→ DATA FOR ANALYSIS:
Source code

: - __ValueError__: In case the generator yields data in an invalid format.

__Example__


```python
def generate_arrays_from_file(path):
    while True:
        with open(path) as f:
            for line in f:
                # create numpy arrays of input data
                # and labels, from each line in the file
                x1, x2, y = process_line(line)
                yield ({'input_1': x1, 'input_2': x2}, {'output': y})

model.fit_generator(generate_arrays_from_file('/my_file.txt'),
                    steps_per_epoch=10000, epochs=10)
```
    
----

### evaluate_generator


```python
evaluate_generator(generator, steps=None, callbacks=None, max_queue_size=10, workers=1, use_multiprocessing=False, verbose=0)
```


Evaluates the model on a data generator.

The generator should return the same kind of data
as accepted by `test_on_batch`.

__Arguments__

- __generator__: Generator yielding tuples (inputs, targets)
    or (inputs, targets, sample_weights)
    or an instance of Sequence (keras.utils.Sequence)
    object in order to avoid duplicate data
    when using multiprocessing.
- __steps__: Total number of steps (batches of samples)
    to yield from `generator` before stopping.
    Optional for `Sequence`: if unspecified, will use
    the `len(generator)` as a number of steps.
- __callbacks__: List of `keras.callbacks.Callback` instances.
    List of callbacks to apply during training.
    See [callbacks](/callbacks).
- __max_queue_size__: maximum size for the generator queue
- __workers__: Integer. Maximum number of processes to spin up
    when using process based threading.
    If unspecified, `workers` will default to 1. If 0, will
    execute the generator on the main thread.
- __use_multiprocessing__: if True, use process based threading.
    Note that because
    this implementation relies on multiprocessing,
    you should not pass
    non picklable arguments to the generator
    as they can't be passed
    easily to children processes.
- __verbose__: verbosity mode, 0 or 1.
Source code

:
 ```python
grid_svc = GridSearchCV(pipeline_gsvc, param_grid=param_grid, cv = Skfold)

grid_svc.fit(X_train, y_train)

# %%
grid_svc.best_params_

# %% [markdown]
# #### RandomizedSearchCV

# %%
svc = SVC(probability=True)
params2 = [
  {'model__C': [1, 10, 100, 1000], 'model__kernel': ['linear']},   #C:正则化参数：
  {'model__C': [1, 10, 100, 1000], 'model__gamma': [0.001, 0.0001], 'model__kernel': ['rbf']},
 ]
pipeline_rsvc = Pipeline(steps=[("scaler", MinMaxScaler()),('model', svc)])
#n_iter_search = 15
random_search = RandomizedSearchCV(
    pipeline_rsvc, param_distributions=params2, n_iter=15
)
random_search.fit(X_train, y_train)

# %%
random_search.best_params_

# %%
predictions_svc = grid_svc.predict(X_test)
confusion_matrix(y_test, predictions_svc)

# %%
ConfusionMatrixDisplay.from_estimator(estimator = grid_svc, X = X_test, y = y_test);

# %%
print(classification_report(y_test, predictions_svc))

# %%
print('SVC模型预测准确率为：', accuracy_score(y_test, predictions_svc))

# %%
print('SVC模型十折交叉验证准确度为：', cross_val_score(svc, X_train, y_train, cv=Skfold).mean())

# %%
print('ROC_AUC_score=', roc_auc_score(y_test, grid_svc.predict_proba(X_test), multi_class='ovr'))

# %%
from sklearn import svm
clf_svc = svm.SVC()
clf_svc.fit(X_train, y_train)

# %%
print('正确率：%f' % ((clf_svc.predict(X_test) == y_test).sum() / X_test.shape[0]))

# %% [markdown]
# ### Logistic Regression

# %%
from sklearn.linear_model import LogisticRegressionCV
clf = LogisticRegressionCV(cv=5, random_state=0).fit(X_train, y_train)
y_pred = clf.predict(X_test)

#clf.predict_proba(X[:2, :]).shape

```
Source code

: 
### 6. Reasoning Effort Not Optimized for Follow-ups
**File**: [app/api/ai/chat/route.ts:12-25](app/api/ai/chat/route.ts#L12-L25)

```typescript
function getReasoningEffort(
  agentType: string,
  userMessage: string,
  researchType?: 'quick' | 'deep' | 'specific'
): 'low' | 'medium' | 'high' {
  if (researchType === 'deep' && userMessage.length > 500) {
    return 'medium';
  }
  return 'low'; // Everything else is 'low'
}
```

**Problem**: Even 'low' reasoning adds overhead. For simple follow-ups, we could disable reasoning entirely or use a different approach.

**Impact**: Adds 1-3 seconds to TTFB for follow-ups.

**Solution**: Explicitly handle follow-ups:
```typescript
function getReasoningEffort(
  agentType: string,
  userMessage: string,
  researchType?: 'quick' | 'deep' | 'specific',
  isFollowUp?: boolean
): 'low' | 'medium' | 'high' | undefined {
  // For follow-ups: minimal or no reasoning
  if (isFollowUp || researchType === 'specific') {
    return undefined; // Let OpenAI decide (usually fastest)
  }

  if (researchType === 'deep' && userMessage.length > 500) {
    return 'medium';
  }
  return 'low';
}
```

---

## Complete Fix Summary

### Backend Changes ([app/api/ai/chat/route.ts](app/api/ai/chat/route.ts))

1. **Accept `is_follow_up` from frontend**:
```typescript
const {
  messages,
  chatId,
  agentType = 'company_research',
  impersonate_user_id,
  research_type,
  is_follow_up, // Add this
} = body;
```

→ WHAT IS REQUIRED:
Copy each entry above exactly, character for character.

→ WORKED SOLUTION:
Source code

: - __ValueError__: In case the generator yields data in an invalid format.

__Example__


```python
def generate_arrays_from_file(path):
    while True:
        with open(path) as f:
            for line in f:
                # create numpy arrays of input data
                # and labels, from each line in the file
                x1, x2, y = process_line(line)
                yield ({'input_1': x1, 'input_2': x2}, {'output': y})

model.fit_generator(generate_arrays_from_file('/my_file.txt'),
                    steps_per_epoch=10000, epochs=10)
```
    
----

### evaluate_generator


```python
evaluate_generator(generator, steps=None, callbacks=None, max_queue_size=10, workers=1, use_multiprocessing=False, verbose=0)
```


Evaluates the model on a data generator.

The generator should return the same kind of data
as accepted by `test_on_batch`.

__Arguments__

- __generator__: Generator yielding tuples (inputs, targets)
    or (inputs, targets, sample_weights)
    or an instance of Sequence (keras.utils.Sequence)
    object in order to avoid duplicate data
    when using multiprocessing.
- __steps__: Total number of steps (batches of samples)
    to yield from `generator` before stopping.
    Optional for `Sequence`: if unspecified, will use
    the `len(generator)` as a number of steps.
- __callbacks__: List of `keras.callbacks.Callback` instances.
    List of callbacks to apply during training.
    See [callbacks](/callbacks).
- __max_queue_size__: maximum size for the generator queue
- __workers__: Integer. Maximum number of processes to spin up
    when using process based threading.
    If unspecified, `workers` will default to 1. If 0, will
    execute the generator on the main thread.
- __use_multiprocessing__: if True, use process based threading.
    Note that because
    this implementation relies on multiprocessing,
    you should not pass
    non picklable arguments to the generator
    as they can't be passed
    easily to children processes.
- __verbose__: verbosity mode, 0 or 1.
Source code

:
 ```python
grid_svc = GridSearchCV(pipeline_gsvc, param_grid=param_grid, cv = Skfold)

grid_svc.fit(X_train, y_train)

# %%
grid_svc.best_params_

# %% [markdown]
# #### RandomizedSearchCV

# %%
svc = SVC(probability=True)
params2 = [
  {'model__C': [1, 10, 100, 1000], 'model__kernel': ['linear']},   #C:正则化参数：
  {'model__C': [1, 10, 100, 1000], 'model__gamma': [0.001, 0.0001], 'model__kernel': ['rbf']},
 ]
pipeline_rsvc = Pipeline(steps=[("scaler", MinMaxScaler()),('model', svc)])
#n_iter_search = 15
random_search = RandomizedSearchCV(
    pipeline_rsvc, param_distributions=params2, n_iter=15
)
random_search.fit(X_train, y_train)

# %%
random_search.best_params_

# %%
predictions_svc = grid_svc.predict(X_test)
confusion_matrix(y_test, predictions_svc)

# %%
ConfusionMatrixDisplay.from_estimator(estimator = grid_svc, X = X_test, y = y_test);

# %%
print(classification_report(y_test, predictions_svc))

# %%
print('SVC模型预测准确率为：', accuracy_score(y_test, predictions_svc))

# %%
print('SVC模型十折交叉验证准确度为：', cross_val_score(svc, X_train, y_train, cv=Skfold).mean())

# %%
print('ROC_AUC_score=', roc_auc_score(y_test, grid_svc.predict_proba(X_test), multi_class='ovr'))

# %%
from sklearn import svm
clf_svc = svm.SVC()
clf_svc.fit(X_train, y_train)

# %%
print('正确率：%f' % ((clf_svc.predict(X_test) == y_test).sum() / X_test.shape[0]))

# %% [markdown]
# ### Logistic Regression

# %%
from sklearn.linear_model import LogisticRegressionCV
clf = LogisticRegressionCV(cv=5, random_state=0).fit(X_train, y_train)
y_pred = clf.predict(X_test)

#clf.predict_proba(X[:2, :]).shape

```
Source code

: 
### 6. Reasoning Effort Not Optimized for Follow-ups
**File**: [app/api/ai/chat/route.ts:12-25](app/api/ai/chat/route.ts#L12-L25)

```typescript
function getReasoningEffort(
  agentType: string,
  userMessage: string,
  researchType?: 'quick' | 'deep' | 'specific'
): 'low' | 'medium' | 'high' {
  if (researchType === 'deep' && userMessage.length > 500) {
    return 'medium';
  }
  return 'low'; // Everything else is 'low'
}
```

**Problem**: Even 'low' reasoning adds overhead. For simple follow-ups, we could disable reasoning entirely or use a different approach.

**Impact**: Adds 1-3 seconds to TTFB for follow-ups.

**Solution**: Explicitly handle follow-ups:
```typescript
function getReasoningEffort(
  agentType: string,
  userMessage: string,
  researchType?: 'quick' | 'deep' | 'specific',
  isFollowUp?: boolean
): 'low' | 'medium' | 'high' | undefined {
  // For follow-ups: minimal or no reasoning
  if (isFollowUp || researchType === 'specific') {
    return undefined; // Let OpenAI decide (usually fastest)
  }

  if (researchType === 'deep' && userMessage.length > 500) {
    return 'medium';
  }
  return 'low';
}
```

---

## Complete Fix Summary

### Backend Changes ([app/api/ai/chat/route.ts](app/api/ai/chat/route.ts))

1. **Accept `is_follow_up` from frontend**:
```typescript
const {
  messages,
  chatId,
  agentType = 'company_research',
  impersonate_user_id,
  research_type,
  is_follow_up, // Add this
} = body;
```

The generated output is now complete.